§ Short-answer chart tasks

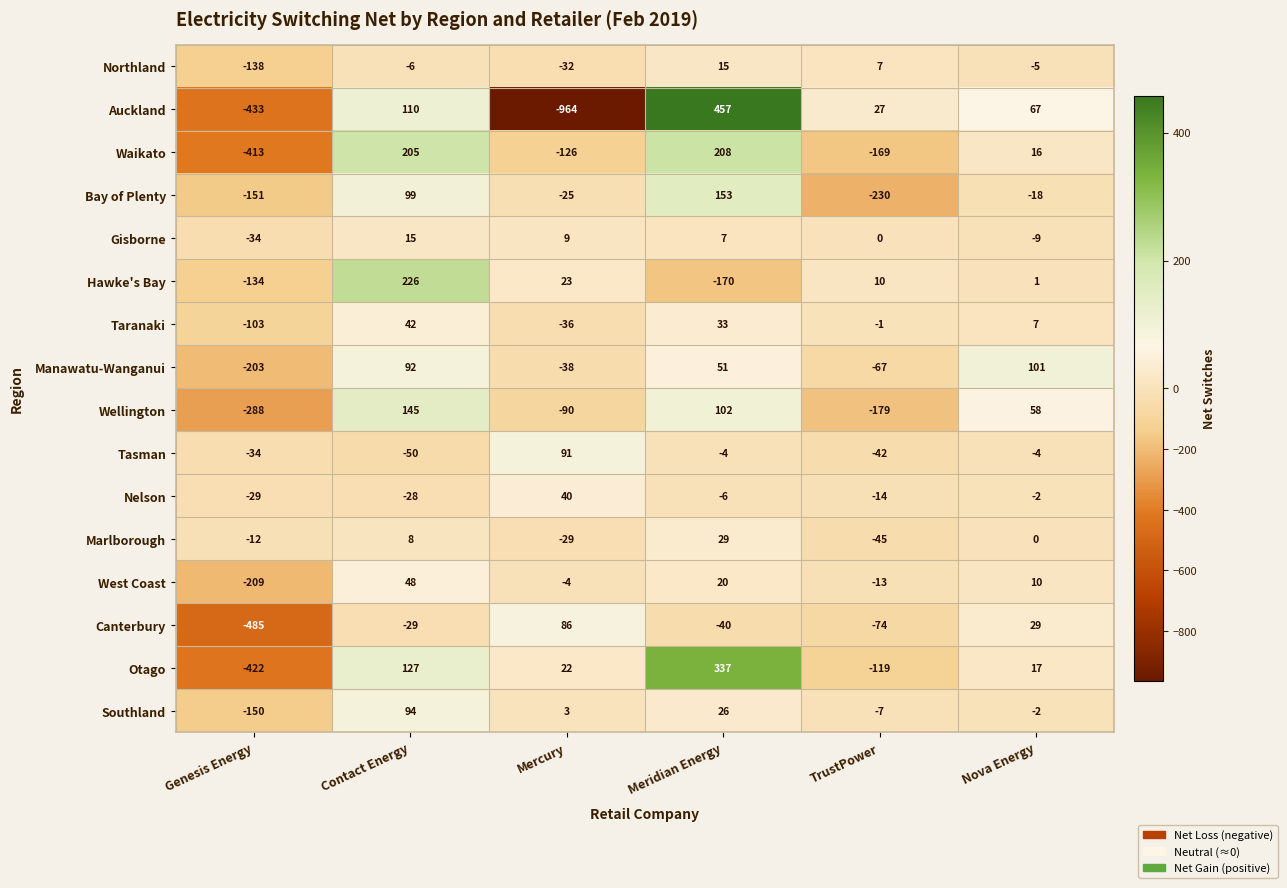

The value of Otago at TrustPower is -81. True or false?

False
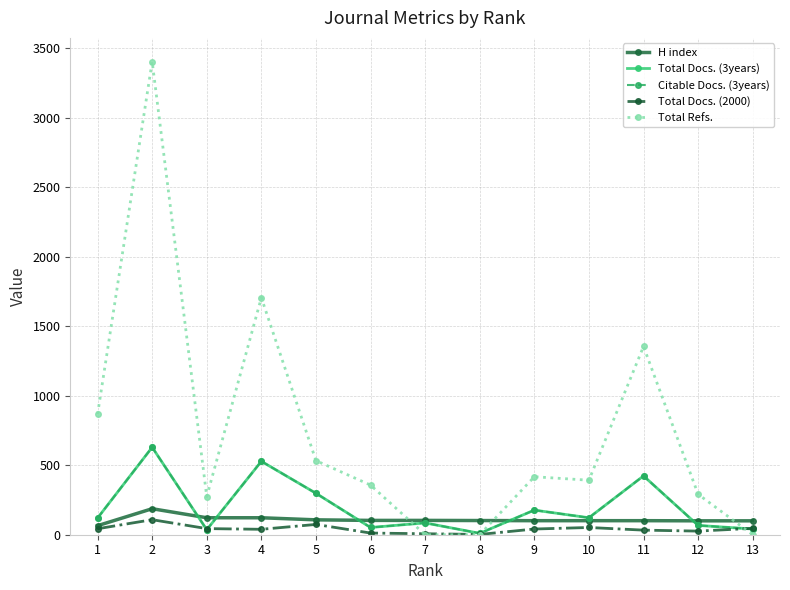

Is this an area chart (filled region under the line)?

No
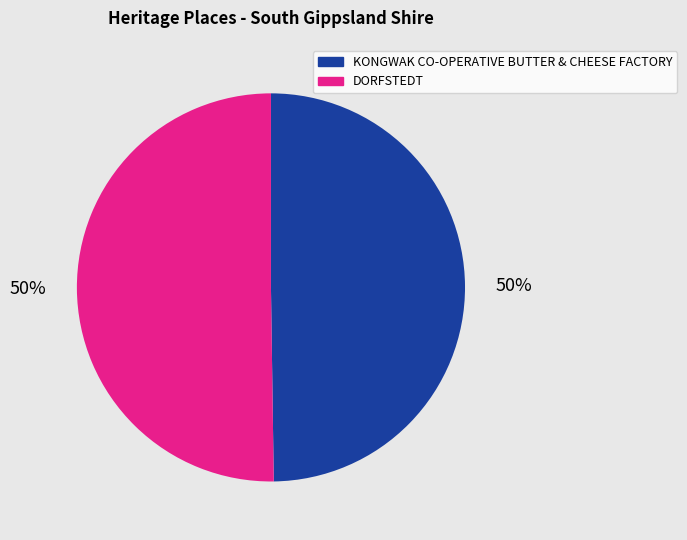

True or false: KONGWAK CO-OPERATIVE BUTTER & CHEESE FACTORY accounts for 50% of the total.

True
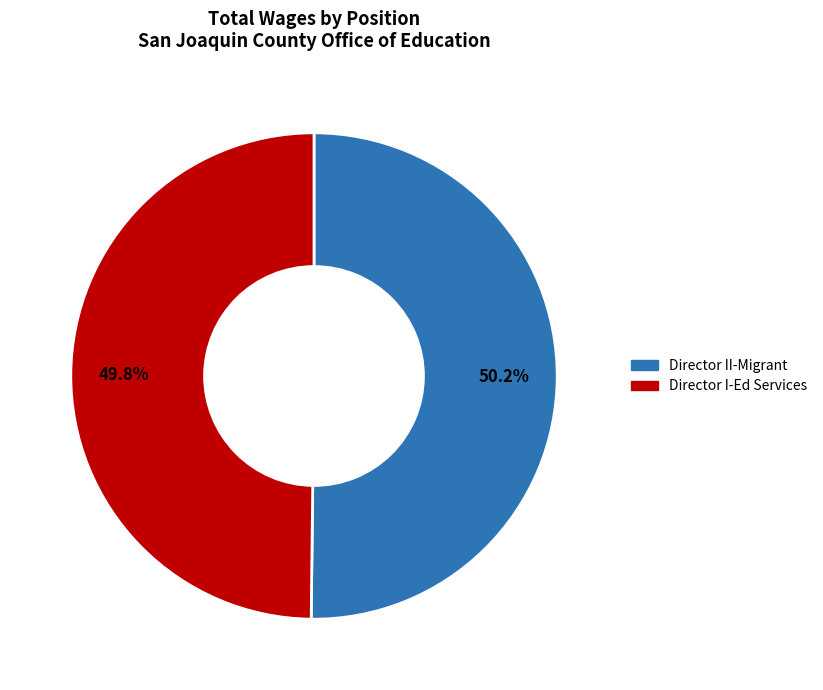

To the nearest percent, what percentage of the pie is Director I-Ed Services?

50%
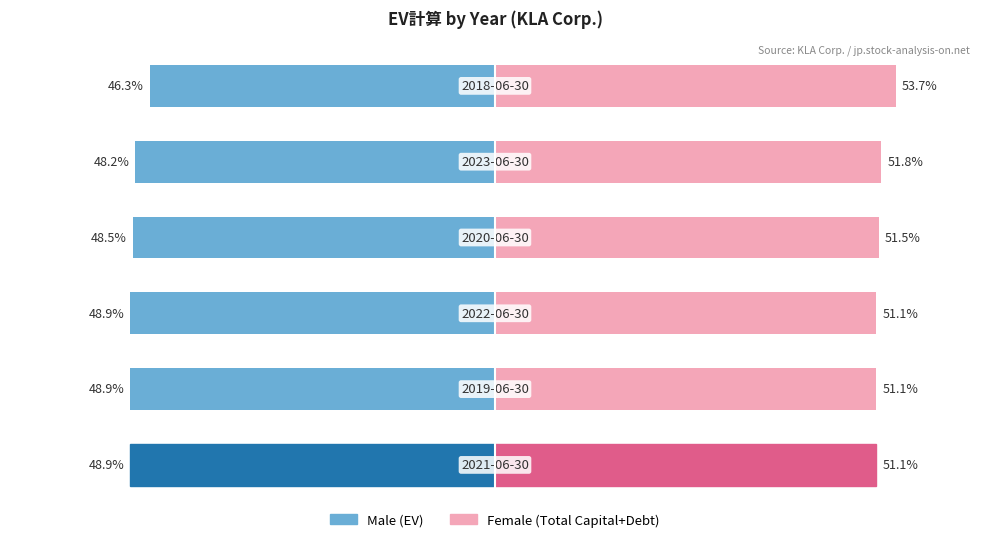

What is the difference between the maximum and second lowest values in the Female series?

2.6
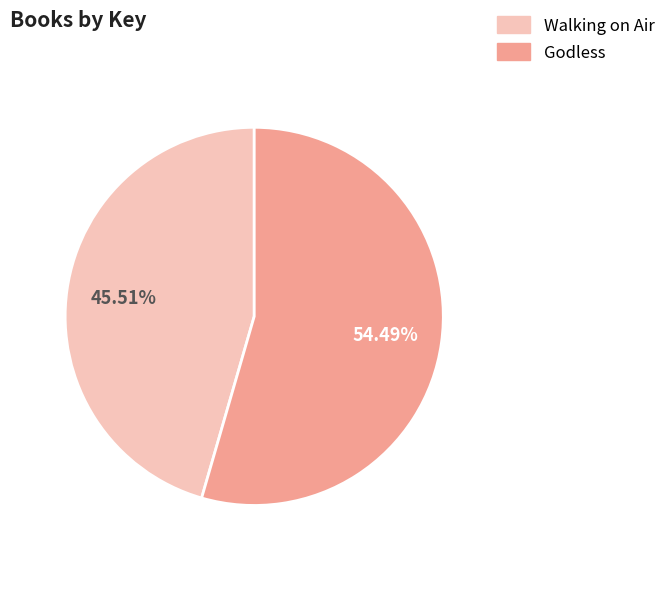

Which category has the biggest portion of the pie?

Godless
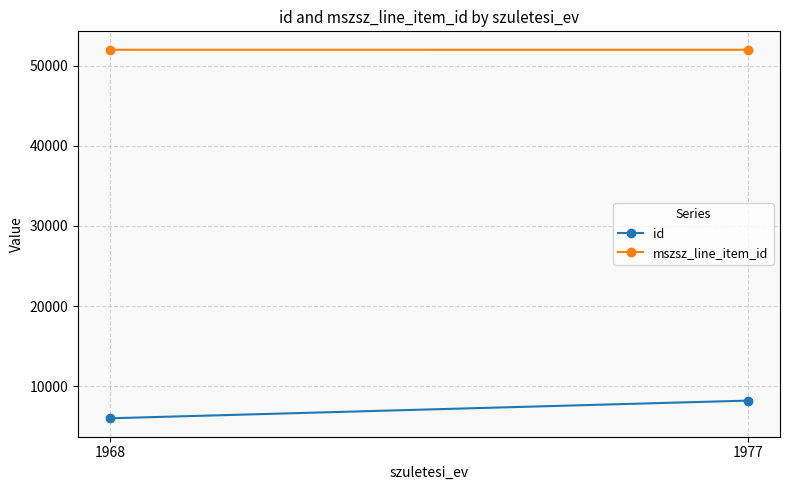

Is it true that mszsz_line_item_id equals 90704 at 1977?

False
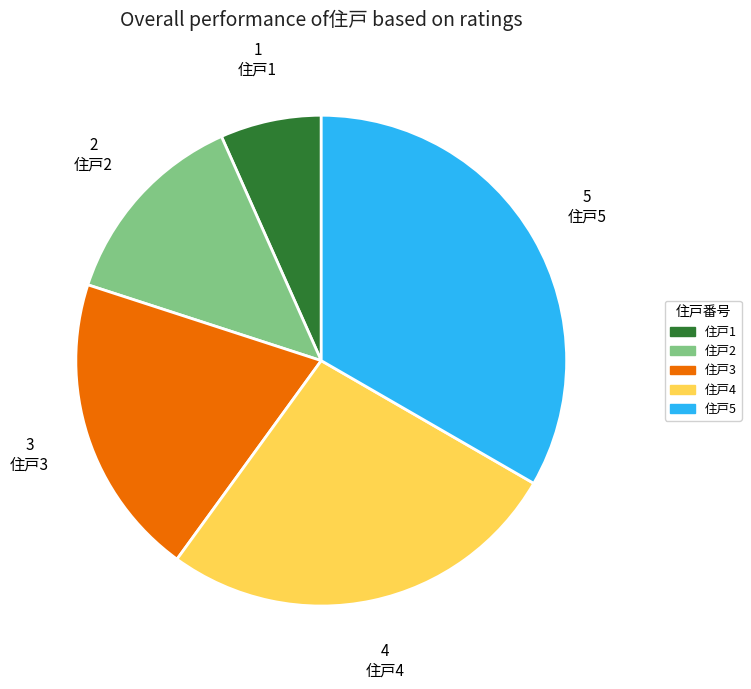

Does any single category account for the majority?

No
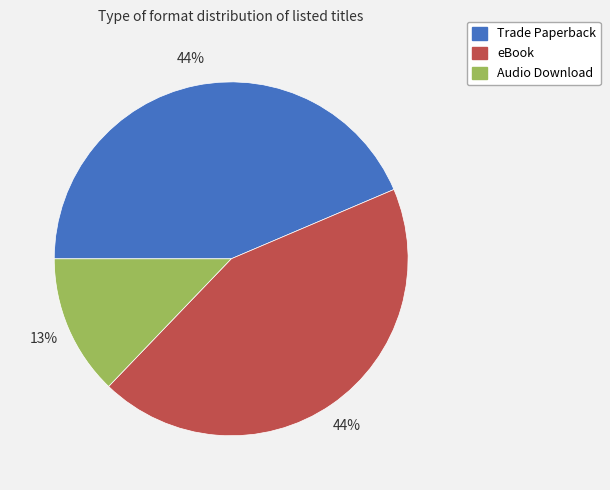

Combined, do Audio Download and eBook account for over 50%?

Yes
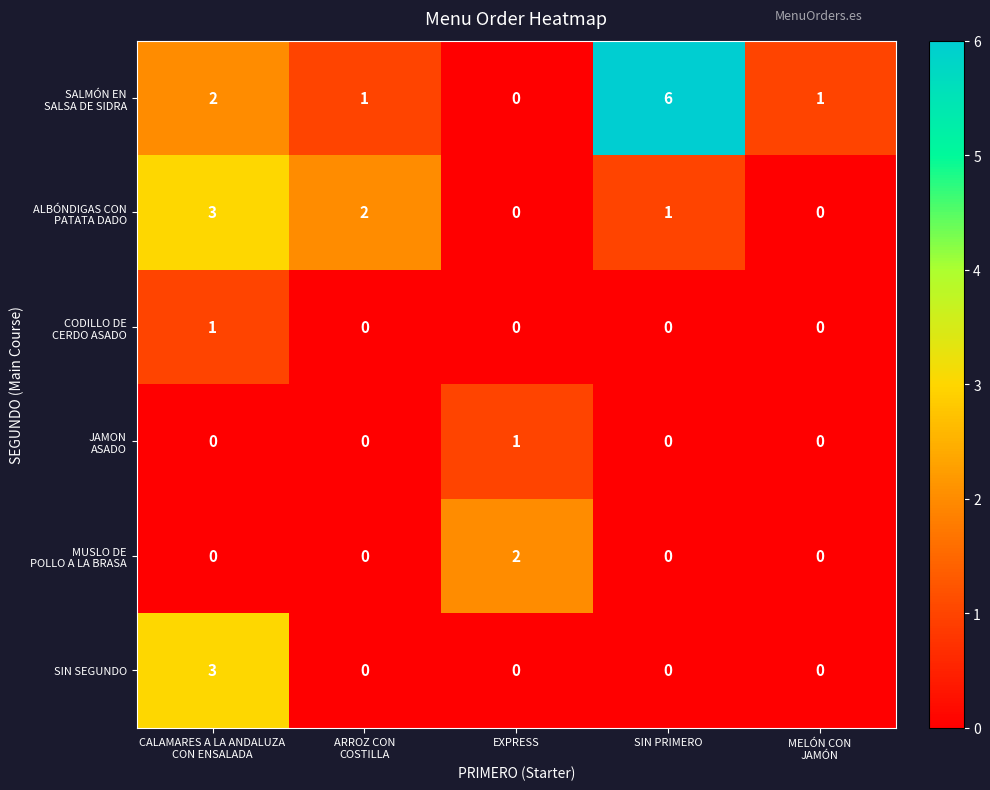

What is the difference between the highest and lowest values at SIN PRIMERO?

6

§ Problem to work on
Duplicate the lines of every entry above word for word, omitting the pictures.

§ Exercise result
The value of Otago at TrustPower is -81. True or false?

False

Is this an area chart (filled region under the line)?

No

True or false: KONGWAK CO-OPERATIVE BUTTER & CHEESE FACTORY accounts for 50% of the total.

True

To the nearest percent, what percentage of the pie is Director I-Ed Services?

50%

What is the difference between the maximum and second lowest values in the Female series?

2.6

Which category has the biggest portion of the pie?

Godless

Is it true that mszsz_line_item_id equals 90704 at 1977?

False

Does any single category account for the majority?

No

Combined, do Audio Download and eBook account for over 50%?

Yes

What is the difference between the highest and lowest values at SIN PRIMERO?

6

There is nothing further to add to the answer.